Passage provided section start
On this chilly, overcast day, Robert Ida is once again making his morning rounds of a small, aged school building, deep in a bleakly obscure neighborhood of Garden Grove.
Ida surveys the grounds carefully--a solitary figure in baggy jeans, old work shirt and scruffy zoris--making sure each window, doorway and classroom is secure. As usual, he says, he finds no signs of tampering or vandalism.
Such loving attention might seem wasted on such a worn and homely building. But the 80-foot-long, whitewashed, clapboard building is no ordinary school, certainly not to someone like Ida.
To four generations of Japanese-Americans, the five-classroom building, which looks more like an abandoned store than a cultural center, is both monument and haven.
It explains why Robert Ida, 65, has kept a personal watch, making the ritualistic trek to the school every morning, every year--for 3 decades.
The building is the home of the Garden Grove Japanese Language School, built in 1914, but still providing classes every Saturday morning from 8 to noon (currently, for 40 youngsters) as the longest-running school of its kind in Orange County.
“We all went here as kids--I did, my brothers and sisters did,” says Ida, standing on the school’s side porch, his manner reverent, as if he were about to enter a church.
But once inside, his mood turns to boyish, almost impish delight.
Gazing at the blackboard filled with basic Japanese phrases, at the battered desktop chairs and at the student drawings pinned on walls, Ida laughs, touched by images from 50 years ago.
“Right here,” he says with a huge grin, “this was our room. And there, near the window, is where I sat.”
For someone like Ida, in a place like this old school, the memories--especially the good ones--are like yesterday.
Naturally ebullient, an engagingly loquacious and gregarious sort, Robert Ida is someone easy to like.
And at 65, Ida, a gardener by profession, seems to have become more whimsical-looking with age. His face is a mass of crinkles when he grins. His once-bristling, thick crew cut is now receded to wayward patches of fuzz.
But this cheerful aura vanishes whenever the matter of bulldozer redevelopment is brought up.
Passage provided section end
> **The problem**
Retype the passage from the article about the Garden Grove Japanese Language School starting at "To four generations" and ending at "enter a church.". Work only from the article about the Garden Grove Japanese Language School.
Information given section start
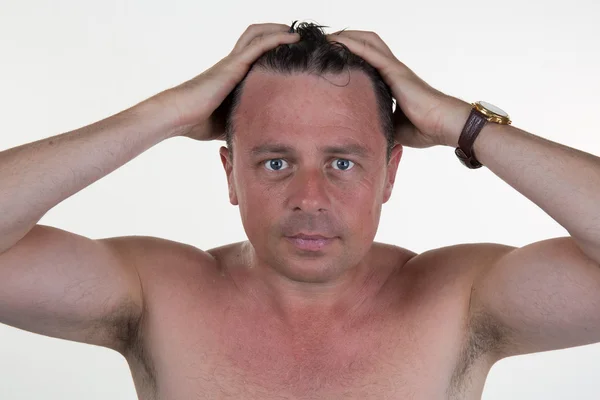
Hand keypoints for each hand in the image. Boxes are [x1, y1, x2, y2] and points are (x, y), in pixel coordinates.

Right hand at [156, 23, 299, 140]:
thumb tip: (256, 138)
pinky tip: (293, 38)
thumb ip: (242, 123)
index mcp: (231, 76)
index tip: (290, 54)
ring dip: (278, 30)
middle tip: (296, 37)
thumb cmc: (197, 122)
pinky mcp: (233, 65)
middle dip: (276, 32)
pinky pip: (259, 45)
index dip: (270, 50)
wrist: (179, 115)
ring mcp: (232, 62)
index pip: (253, 55)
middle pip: (255, 37)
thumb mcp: (227, 122)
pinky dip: (277, 38)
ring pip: (257, 35)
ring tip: (298, 33)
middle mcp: (232, 64)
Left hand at [326, 30, 470, 147]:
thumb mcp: (392, 126)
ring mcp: (394, 68)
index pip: (368, 61)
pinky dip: (352, 45)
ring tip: (325, 39)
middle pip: (367, 44)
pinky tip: (336, 43)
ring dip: (346, 37)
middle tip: (323, 44)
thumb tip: (360, 132)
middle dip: (345, 40)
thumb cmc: (424, 128)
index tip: (330, 59)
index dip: (351, 56)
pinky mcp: (395, 71)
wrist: (444, 125)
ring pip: (367, 42)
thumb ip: (376, 122)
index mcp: (391, 82)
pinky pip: (370, 52)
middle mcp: (392, 70)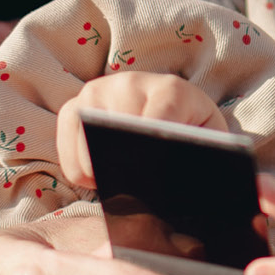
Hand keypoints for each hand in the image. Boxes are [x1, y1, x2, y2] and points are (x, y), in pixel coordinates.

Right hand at [56, 72, 227, 192]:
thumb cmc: (193, 129)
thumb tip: (179, 181)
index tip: (146, 179)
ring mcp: (99, 91)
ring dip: (95, 170)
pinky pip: (65, 142)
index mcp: (171, 90)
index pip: (156, 122)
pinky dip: (76, 167)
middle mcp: (131, 83)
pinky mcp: (75, 105)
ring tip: (112, 185)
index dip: (148, 155)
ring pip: (85, 139)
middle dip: (121, 167)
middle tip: (130, 192)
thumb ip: (203, 154)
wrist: (178, 106)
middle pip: (115, 132)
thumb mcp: (209, 140)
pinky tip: (94, 178)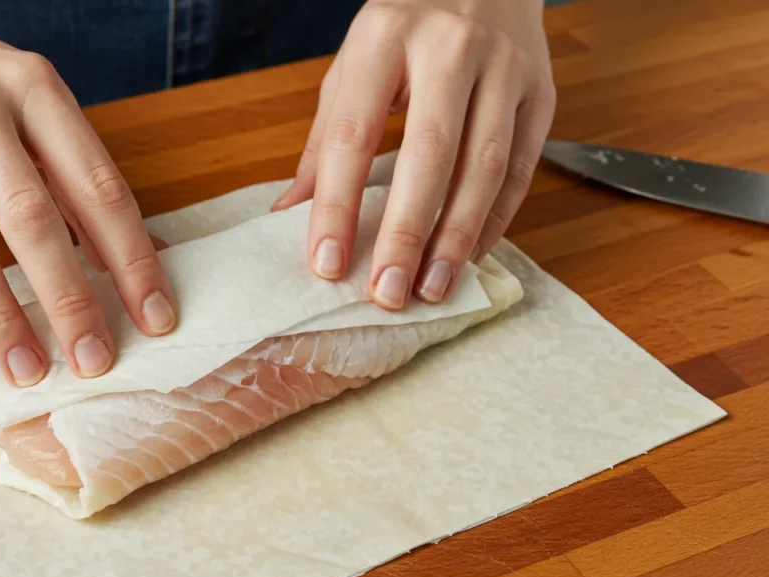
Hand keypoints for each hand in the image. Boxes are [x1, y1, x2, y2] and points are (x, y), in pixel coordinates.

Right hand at [0, 0, 175, 384]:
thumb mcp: (25, 99)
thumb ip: (70, 172)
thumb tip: (128, 257)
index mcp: (33, 88)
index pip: (98, 187)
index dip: (133, 261)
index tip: (155, 319)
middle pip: (31, 219)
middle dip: (68, 301)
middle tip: (92, 361)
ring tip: (25, 368)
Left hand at [273, 0, 555, 308]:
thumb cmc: (405, 28)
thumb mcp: (353, 67)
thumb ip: (325, 140)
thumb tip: (290, 213)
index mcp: (384, 35)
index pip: (354, 134)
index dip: (338, 206)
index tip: (327, 264)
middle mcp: (450, 47)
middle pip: (429, 155)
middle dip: (406, 233)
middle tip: (386, 292)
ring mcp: (505, 67)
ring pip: (485, 167)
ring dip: (456, 237)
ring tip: (432, 290)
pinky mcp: (543, 90)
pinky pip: (522, 166)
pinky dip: (497, 219)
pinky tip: (471, 256)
Information given section end
> **Solution**
To four generations of Japanese-Americans, the five-classroom building, which looks more like an abandoned store than a cultural center, is both monument and haven.
It explains why Robert Ida, 65, has kept a personal watch, making the ritualistic trek to the school every morning, every year--for 3 decades.
The building is the home of the Garden Grove Japanese Language School, built in 1914, but still providing classes every Saturday morning from 8 to noon (currently, for 40 youngsters) as the longest-running school of its kind in Orange County.
“We all went here as kids--I did, my brothers and sisters did,” says Ida, standing on the school’s side porch, his manner reverent, as if he were about to enter a church.